EOLIA UPV - Small-scale sustainable wind turbine

EOLIA UPV – Universidad Politécnica de Valencia

Eolia UPV is a competition team made up of 20 students from the Polytechnic University of Valencia (UPV) dedicated to the design and manufacture of small-scale wind turbines. The project is part of Generación Espontánea, a UPV platform that supports student-led extracurricular initiatives to promote hands-on learning and teamwork.

1. Description and Background

Founded in 2023, Eolia UPV designs, manufactures and validates small-scale wind turbines and their energy conversion systems to compete in the International Small Wind Turbine Contest (ISWTC), organized by Hanze University of Applied Sciences in the Netherlands.

So far, we’ve achieved second place twice in sustainability and lowest wind speed to start with our vertical axis prototype.

Our team is split into 5 divisions:

• Aerodynamics: the aerodynamics division optimises wind turbine blade design and performance using aerodynamic principles while exploring new solutions to support the project’s continuous development. By testing small-scale blade prototypes in a scaled wind tunnel, the team can evaluate multiple design iterations without significant material waste.
• Power electronics: Its mission focuses on the generator, the core of our prototypes. The team is responsible for selecting the generator and designing and carrying out the necessary tests to model its behaviour, allowing us to determine its optimal operating range.
• Control Electronics: responsible for the design of the energy conversion system and its control architecture, including data acquisition, Maximum Power Point Tracking (MPPT) algorithms, and safety systems. The division validates the circuits through RPM control tests in the scaled wind tunnel and by evaluating the performance of the different stages of the power conversion chain during power electronics testing.
• Mechanics: focused on designing and analyzing the structural integrity of all the turbine’s mechanical components, they ensure that the structure can withstand the load and stress the turbine will experience under various operating conditions through a thorough preliminary testing phase.
• Sustainability: the sustainability division ensures that every technical decision made by the team minimises environmental impact by analysing the feasibility of the materials used and prioritising renewable and environmentally friendly alternatives whenever possible. The team also explores alternative manufacturing processes aimed at optimising material usage and reducing environmental impact.In addition, the division develops Life Cycle Assessment (LCA) reports to support design decisions and accurately quantify the project’s carbon footprint. This allows the team to identify the areas with the greatest environmental impact and investigate more sustainable alternatives.
• Management: They coordinate the project’s public-facing activities and ensure smooth communication between the different departments and university entities. The team manages deadlines, resources, and budgets, while also being responsible for the project’s branding, promotion, and dissemination of its achievements through different communication channels.

2. Project Overview

For the 2026 season, Eolia UPV is focused on improving the energy conversion performance by upgrading the Buck converter to a synchronous topology, increasing the circuit’s reliability through the implementation of a power-up system, enhancing data acquisition by adding temperature and current measurements, and improving manufacturing sustainability by building the wind turbine blades from wood.

3. Competition Mission

In this competition, students must demonstrate their ability to build a wind turbine that maximizes energy production under specific wind conditions, testing critical aspects as energy conversion and aerodynamic efficencies, mechanical intregrity while maintaining a focus on sustainable manufacturing.

4. Why PCBWay

The synchronous Buck converter is a key component of our energy conversion system, responsible for efficiently regulating the power generated by the turbine. Due to its high-frequency switching operation, the converter can generate significant electromagnetic interference (EMI), which may affect sensitive electronics such as the Data Acquisition System (DAQ).

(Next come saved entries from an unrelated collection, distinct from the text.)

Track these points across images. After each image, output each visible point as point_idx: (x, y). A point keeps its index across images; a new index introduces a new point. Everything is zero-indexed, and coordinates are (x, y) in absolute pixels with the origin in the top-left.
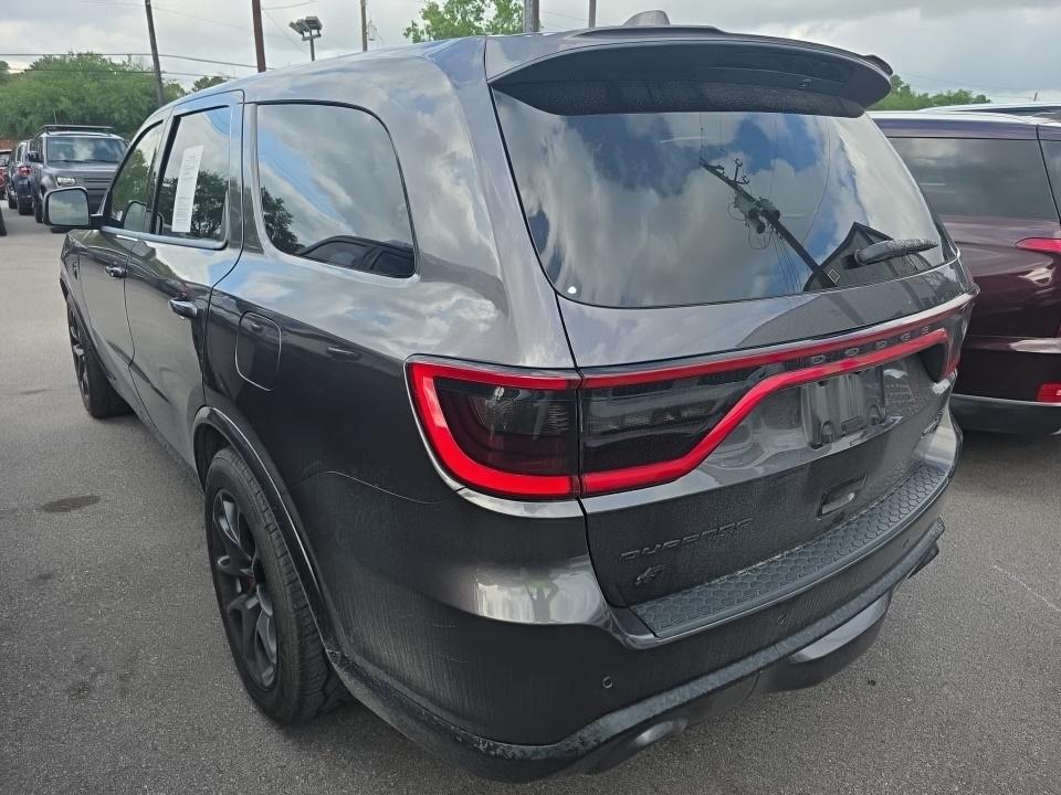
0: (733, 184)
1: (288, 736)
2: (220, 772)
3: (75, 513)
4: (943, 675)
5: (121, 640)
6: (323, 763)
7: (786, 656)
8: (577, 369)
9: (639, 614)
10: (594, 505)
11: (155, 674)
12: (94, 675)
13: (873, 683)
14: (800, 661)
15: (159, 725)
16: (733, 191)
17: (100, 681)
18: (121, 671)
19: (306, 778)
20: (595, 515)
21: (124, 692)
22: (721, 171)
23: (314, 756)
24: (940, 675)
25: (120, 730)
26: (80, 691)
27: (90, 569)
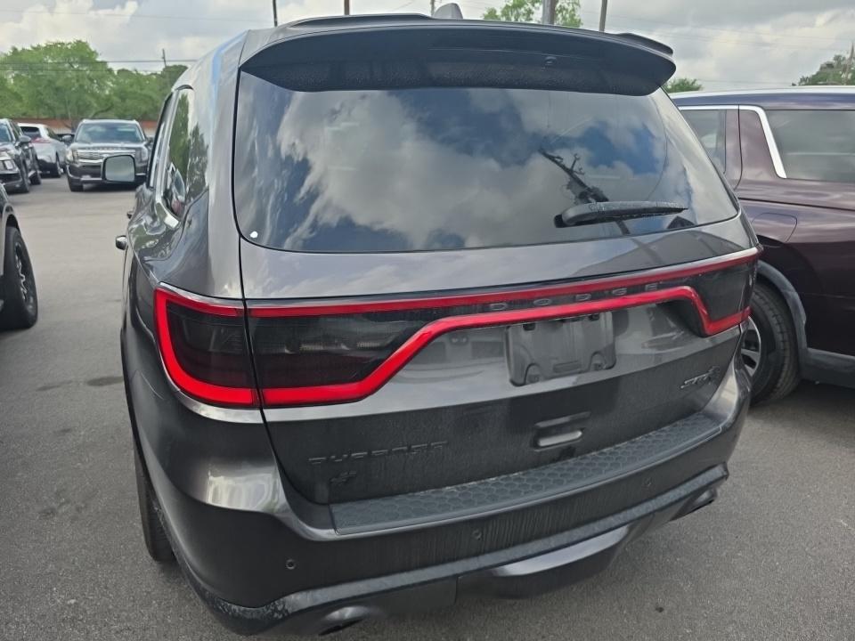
0: (570, 172)
1: (163, 570)
2: (106, 588)
3: (106, 388)
4: (734, 614)
5: (90, 483)
6: (177, 594)
7: (486, 568)
8: (244, 300)
9: (333, 511)
10: (273, 415)
11: (100, 509)
12: (62, 504)
13: (661, 610)
14: (501, 575)
15: (85, 547)
16: (568, 176)
17: (63, 509)
18: (79, 504)
19: (159, 604)
20: (273, 423)
21: (74, 519)
22: (559, 160)
23: (174, 588)
24: (731, 613)
25: (59, 546)
26: (49, 513)
27: (97, 429)
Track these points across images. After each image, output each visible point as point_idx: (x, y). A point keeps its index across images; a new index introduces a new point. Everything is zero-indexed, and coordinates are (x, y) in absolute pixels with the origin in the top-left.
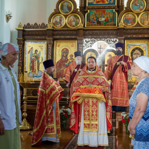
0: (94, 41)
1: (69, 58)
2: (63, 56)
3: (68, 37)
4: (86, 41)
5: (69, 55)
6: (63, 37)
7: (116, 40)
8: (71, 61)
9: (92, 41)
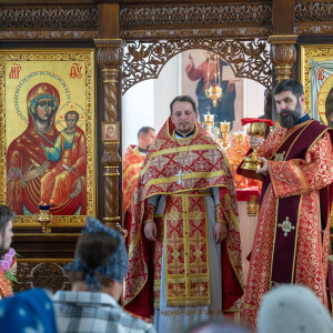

To minimise these effects and ensure reliable operation, the converter requires a carefully designed 4-layer PCB with good layer stack-up control, low-noise routing, and high manufacturing quality. PCBWay’s advanced PCB fabrication capabilities, support for multilayer designs, and reliable manufacturing tolerances make it an ideal partner for developing robust and efficient power electronics systems.

5. Benefits to PCBWay

Through this collaboration, PCBWay will gain valuable exposure and engagement across multiple platforms:

• Brand Visibility: Logo placement on the wind turbine, team apparel, and promotional materials during competitions and events
• Digital Exposure: Features across our social media platforms showcasing design, manufacturing, and implementation of PCBWay-supported components.
• Technical Showcase: Demonstration of PCBWay-manufactured PCBs in a real-world renewable energy application through the development of a high-performance domestic wind turbine system.
• Association with Innovation: Alignment with a student-led engineering team from a reputed institution, actively participating in national competitions.